История искусства есть, с этой точки зрения, история пластических изобретений и должна писаться так же, как пишется история паровой машины или история воздухоплавания. «Картина», «статуя», в обычном смысле слова, представляются им такой же смешноватой, отжившей стариной, как рыдваны, дормезы, дрожки и прочие чудаковатые экипажи минувших дней. Вместо картин и статуй у них есть «рельефы» и «контррельефы», есть скрещение чисто живописных форм с чисто скульптурными – sculpto-peinture, есть живописная планиметрия супрематизма. У них есть Татлин и его группа, Малевич и его секта, Архипенко и его подражатели. Названий для своих произведений они избегают: что значит «Вечер», «Дождь», «Коленопреклоненная» или «Гладиатор»? Ведь это только беспомощная и беззаконная апелляция к природе. Они предпочитают метить свои работы нумерами, ибо нумер показывает очередной итог очередного изобретения или усовершенствования.
Таков пафос Альтмана. И однако этот пафос есть только официальность; это его, так сказать, паспорт; а сущность, сокровенность, подлинность – не такова. Тут-то и начинается смысл нашего проникновения за пределы блестящей и твердой оболочки его искусства. За его очевидной современностью, за его столь счастливой левизной притаилось другое начало. Что оно столь хорошо прикрыто – нас нисколько не удивляет. Такт Альтмана нам известен. В конце концов, он состоит, главным образом, в том, что Альтман не ходит туда, где он может поскользнуться и быть не на высоте положения. Он никогда не рискует и потому не проигрывает. Но под наружным видом законченной уверенности он носит ущербленность самим собой. В чем состоит она? В том, что он – срединный человек. Он искусно сидит между двух стульев, так что с каждой стороны кажется, что сидит он именно на этом, одном, ближайшем к зрителю; но все же под ним два стула, и сидеть ему неловко.
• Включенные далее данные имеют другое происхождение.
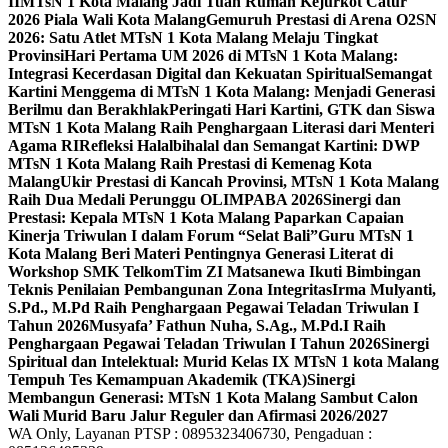
II
MTsN 1 Kota Malang Jadi Tuan Rumah Kejurkot Catur
2026 Piala Wali Kota Malang
Gemuruh Prestasi di Arena O2SN
2026: Satu Atlet MTsN 1 Kota Malang Melaju Tingkat
Provinsi
Hari Pertama UM 2026 di MTsN 1 Kota Malang:
Integrasi Kecerdasan Digital dan Kekuatan Spiritual
Semangat
Kartini Menggema di MTsN 1 Kota Malang: Menjadi Generasi
Berilmu dan Berakhlak
Peringati Hari Kartini, GTK dan Siswa
MTsN 1 Kota Malang Raih Penghargaan Literasi dari Menteri
Agama RI
Refleksi Halalbihalal dan Semangat Kartini: DWP
MTsN 1 Kota Malang Raih Prestasi di Kemenag Kota
Malang
Ukir Prestasi di Kancah Provinsi, MTsN 1 Kota Malang
Raih Dua Medali Perunggu OLIMPABA 2026
Sinergi dan
Prestasi: Kepala MTsN 1 Kota Malang Paparkan Capaian
Kinerja Triwulan I dalam Forum “Selat Bali”
Guru MTsN 1
Kota Malang Beri Materi Pentingnya Generasi Literat di
Workshop SMK Telkom
Tim ZI Matsanewa Ikuti Bimbingan
Teknis Penilaian Pembangunan Zona Integritas
Irma Mulyanti,
S.Pd., M.Pd Raih Penghargaan Pegawai Teladan Triwulan I
Tahun 2026
Musyafa’ Fathun Nuha, S.Ag., M.Pd.I Raih
Penghargaan Pegawai Teladan Triwulan I Tahun 2026
Sinergi
Spiritual dan Intelektual: Murid Kelas IX MTsN 1 kota Malang
Tempuh Tes Kemampuan Akademik (TKA)
Sinergi
Membangun Generasi: MTsN 1 Kota Malang Sambut Calon
Wali Murid Baru Jalur Reguler dan Afirmasi 2026/2027
WA Only, Layanan PTSP : 0895323406730, Pengaduan :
Его честолюбие состоит в том, чтобы быть конструктором, и однако он не конструктор. С другой стороны, всего неприятнее ему старое художественничество, и однако в нем есть старый художник. Положение трудное, ведущее к раздвоенности, следовательно, к ослаблению. Но будем верить в Альтмана.
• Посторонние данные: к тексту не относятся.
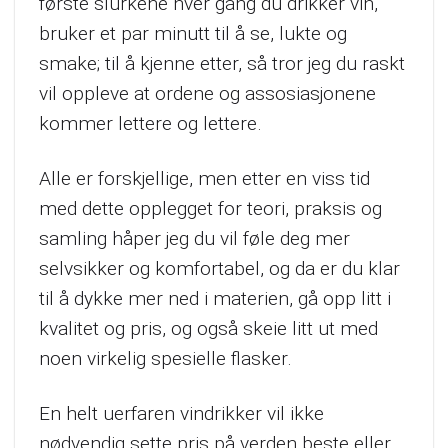
første slurkene hver gang du drikker vin,
bruker et par minutt til å se, lukte og
smake; til å kjenne etter, så tror jeg du raskt
vil oppleve at ordene og assosiasjonene
kommer lettere og lettere.
Alle er forskjellige, men etter en viss tid
med dette opplegget for teori, praksis og
samling håper jeg du vil føle deg mer
selvsikker og komfortabel, og da er du klar
til å dykke mer ned i materien, gå opp litt i
kvalitet og pris, og også skeie litt ut med
noen virkelig spesielle flasker.
En helt uerfaren vindrikker vil ikke
nødvendig sette pris på verden beste eller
Спросим себя так: что делать историческому движению искусства с «контррельефами» и «супрематизмом», как не взять то, что они в поте лица и таланта открыли нового, и вместить эту новизну в традиционную линию, а их самих предать собственной участи? Она, конечно, будет трагична; вернее – она уже стала трагична, и вся задача для умного художника в том, чтобы вовремя войти и вовремя выйти, не дать увлечь себя вниз, к распаду. Альтман так и делает. Он приходит и уходит всегда вовремя. Он не сектант, и героическое упрямство не для него, но он знает, на что годны «контррельефы» и «супрематизм». Он использовал в них то, что можно использовать; когда же шестерня этих машин искусства потащила все левые измы на отброс, в «мусорные ящики истории», – он был уже поодаль, в безопасности и с приобретениями. Он взял у измов повышенное чувство изощренности в разработке поверхности каждого вершка полотна, он узнал, что значит игра свободного пространства и сочетание абстрактных плоскостей, – что значит бросить вперед рельеф и вдавить впадину, – что значит столкнуть два контура, пересечь две геометрические фигуры, скрестить две объемных формы…
В этих вещах он – действительно левый, совсем левый, конструктор от живописи, инженер от искусства, – строитель современнейшего склада, утонченный применитель утонченных форм, художник с сертификатом, подписанным самыми крайними, роковыми людьми левых течений, – соратник Пикассо и Татлина, Шагала и Малевича, Боччони и Архипенко.
И тем не менее это – мундир, это – декорация; это – деревья, из-за которых можно не заметить леса, а лес Альтмана – старый лес, привычный лес, исхоженный лес: живопись как живопись и скульптура как скульптура, какая была, какая есть и какая будет. Портреты Альтмана суть обычные портреты, его пейзажи суть пейзажи, натюрморты суть натюрморты; они всегда хранят в себе старое, основное, выверенное свойство каждого такого рода искусства, и если уклоняются от него, то лишь настолько, чтобы не повредить своего родового признака: портрет Альтмана всегда похож на портретируемого, пейзаж говорит о лике природы, натюрморт верен облику предмета; но все это хитро, вкусно, умно, расчетливо приправлено сдвигом, разрывом, сложной фактурой, многопланностью, как кушанье приправляется пряностями.
Левизна Альтмана есть именно перец на традиционности его искусства. Альтман всегда держится на линии золотого разреза движения: все у него очень современно, но не слишком современно, – очень крайне, но не слишком крайне; это вполне левые вещи, выставленные для вполне передового зрителя, – но не в «салоне отверженных», а в музее.